Shakespeare, it seems, is not so much a historical figure as an academic obsession. A glance through the indexes of the many scholarly journals devoted to him and his age reveals such dogged investigations as “Linguistic and Informational Entropy in Othello,” “Ear Disease and Murder in Hamlet,” “Poisson Distributions in Shakespeare’s Sonnets,” “Shakespeare and the Quebec Nation,” “Was Hamlet a Man or a Woman?” and others of similarly inventive cast.
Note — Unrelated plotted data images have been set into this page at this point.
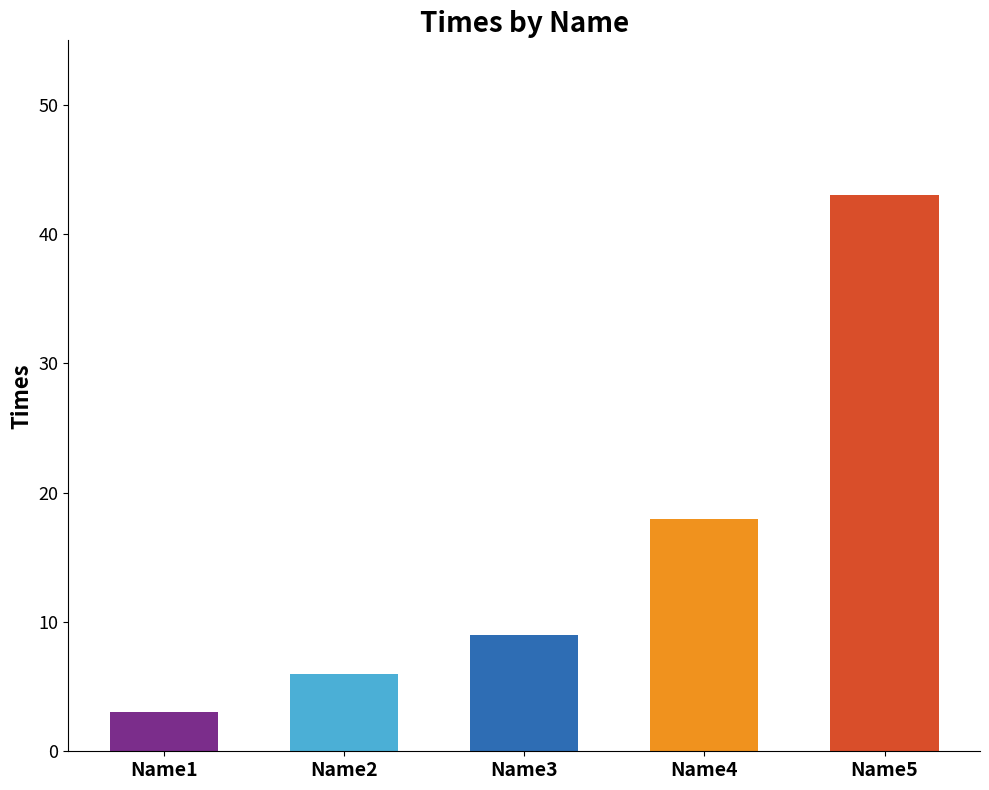

Count the number of data series in this chart.

1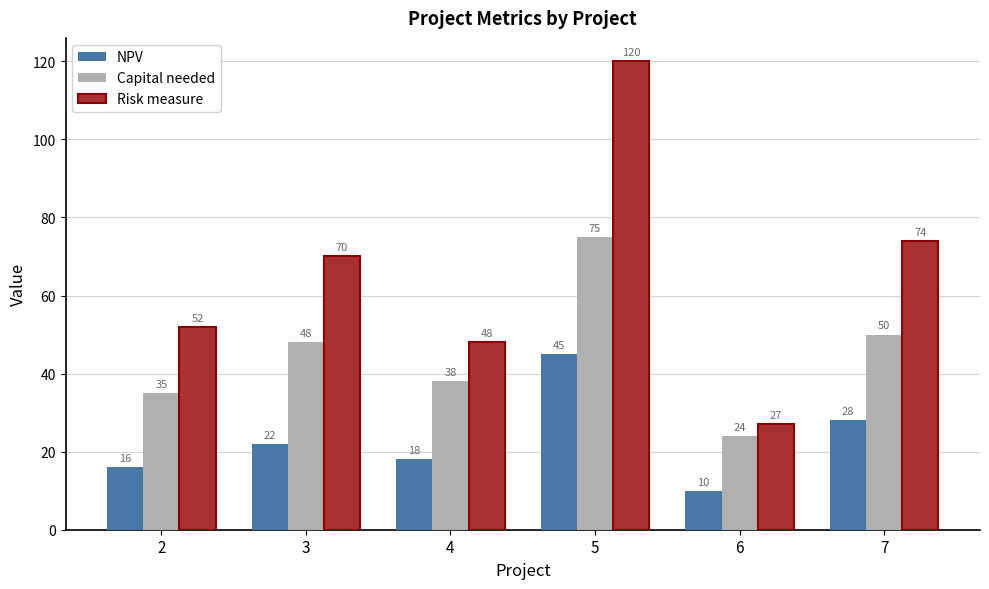

What are all the series names shown in the legend?

NPV, Capital needed, Risk measure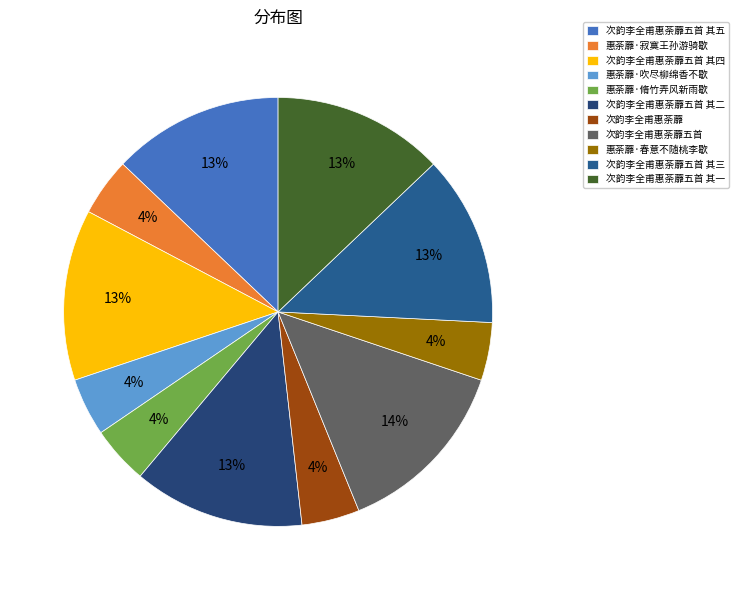

Do 惠荼蘼·春意不随桃李歇 and 次韵李全甫惠荼蘼五首 together represent more than half of the pie?

No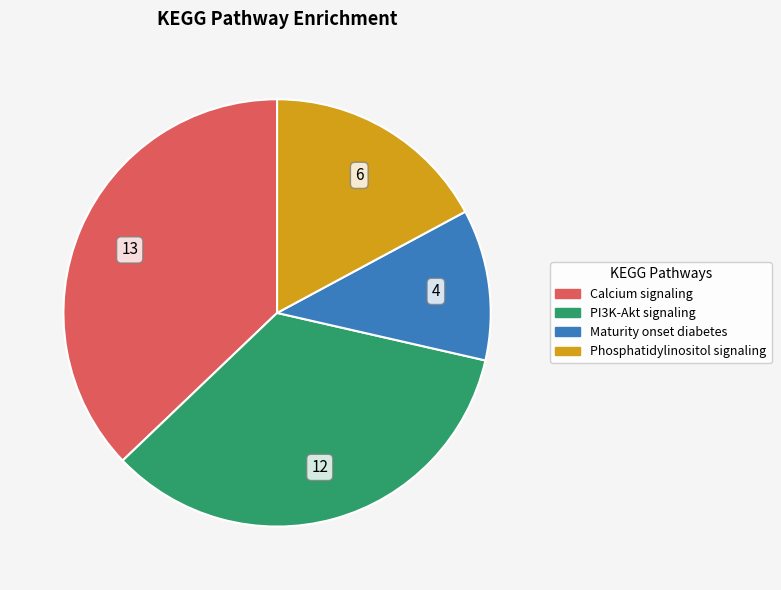

What is the smallest slice in the pie chart?

Maturity onset diabetes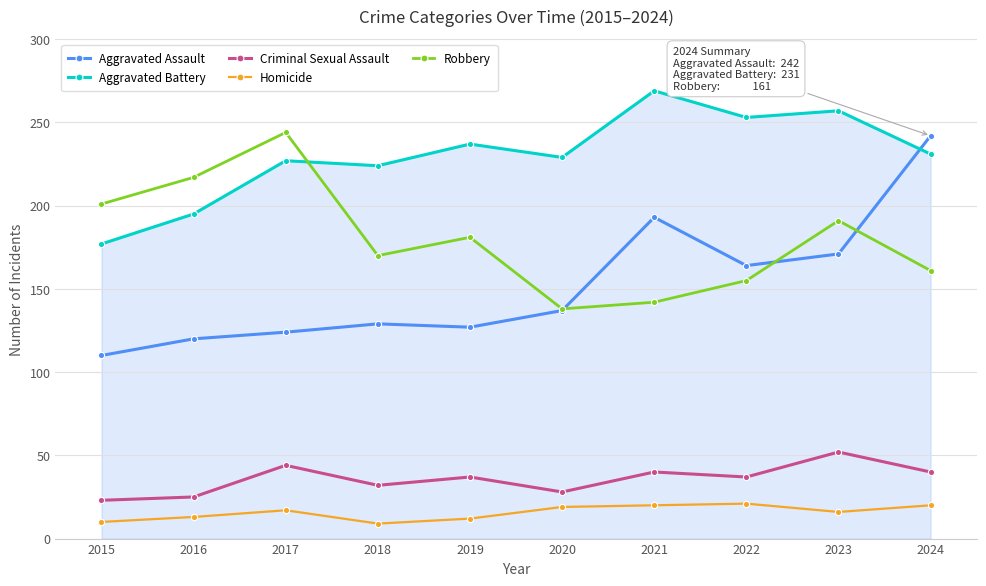

The value of Robbery at 2020 is 238. True or false?

False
The amount of Shakespearean ink, grossly measured, is almost ludicrous. In the British Library catalog, enter “Shakespeare” as author and you get 13,858 options (as opposed to 455 for “Marlowe,” for instance), and as subject you get 16,092 more. The Library of Congress in Washington, D.C., contains about seven thousand works on Shakespeare-twenty years’ worth of reading if read at the rate of one a day-and, as this volume slimly attests, the number keeps growing. Shakespeare Quarterly, the most exhaustive of bibliographers, logs about four thousand serious new works-books, monographs, other studies-every year.
To answer the obvious question, this book was written not so much because the world needs another book on Shakespeare as because this series does. The idea is a simple one: to see how much of Shakespeare we can know, really know, from the record.